Aldi. The hottest retailer in the US.・・・

コーネル大学RMPジャパンの1月の講義時に、コーネル大学のキャンパスから担当頂いている教授からのウェビナーが開催された。① コーネル大学の状況、② 経済予測、③ ホリデー商戦まとめ、④ 2026年トレンドを解説頂いた。食品小売業界に影響する大きなトレンドとして•Budget Constraints Shift Consumer Behavior(予算制約による消費者行動の変化)、•Protein and Fiber Crazy(プロテインとファイバー人気)、•LMMS and AI are everywhere (LMMSとAIが当たり前に)、•GLP 1s Are Here… to Stay? (GLP-1の今後の影響)、•Omnichannel Isn’t an Alternative Anymore(オムニチャネルはもはや代替手段ではない)が上げられていた。また、経済予測の解説の中で“Aldi. The hottest retailer in the US.”との話も出たのでAldi社の動向を記したい。

▼米国で最も勢いのあるディスカウンターとしてAldiは、米国進出50周年となる。2026年に全米31州で180店超を新規出店し、年末に約2,800店、さらに2028年末に3,200店体制を目標としている。投資は2028年までの5年間で総額90億ドルを投じ、店舗網拡大・サプライチェーン強化・デジタル体験刷新を同時に進める構えだ。背景にはインフレ下で「より高い価値×低価格」を求める需要があり、2025年だけで新規顧客が1,700万人増、全米の3世帯に1世帯が利用する浸透度に達している。

▼出店は既存エリア深耕だけでなく新市場開拓(メイン州ポートランドへの初出店、コロラド州で2年間に50店超など)に踏み込み、加えて24年に買収したSoutheastern Grocers傘下(Winn-Dixie等)をAldi型へ転換する動きも加速。26年に約80店、27年末までに200店超のコンバージョンを計画している。急拡大を支えるため物流網も増強し、配送センターを27年フロリダ、28年アリゾナ、29年コロラドに新設、既存拠点には生鮮向けチルド増設も進め、供給の安定と効率を高める。

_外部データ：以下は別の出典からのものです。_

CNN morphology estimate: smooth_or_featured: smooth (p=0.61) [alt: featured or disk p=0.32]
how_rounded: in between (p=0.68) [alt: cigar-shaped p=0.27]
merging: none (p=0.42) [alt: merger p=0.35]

▼同時に「顧客体験の刷新」として、26年初頭にWeb/デジタル体験を全面改修。嗜好に応じたレコメンド、再注文、栄養情報、レシピからの材料購入などで“まとめ買い”ニーズに対応し、カーブサイド受取も丁寧なピッキングで差別化。インスタカート等の外部配送パートナー連携も拡大し、「Aldi・first」習慣化を狙う。客数面では25年の来店が前年比8%増と競合を上回り、シェアは2.8%でも店舗数では全米3位へ。さらに高所得層・若年層が従来SMからディスカウンターへ移る潮流も追い風になっている。低価格の源泉はご存知のように小型店(約10,000平方フィート)・PB比率90%超・段ボール陳列や複数バーコード、カート使用25セント、袋詰めセルフなど徹底した削ぎ落としにある。加えてファングループ(約380万人)や週替わりの「ALDI Finds」により、安さだけでなく“宝探し体験”としての熱狂も生んでいる。7月の米国訪問時、店舗見学で体感したい企業だ。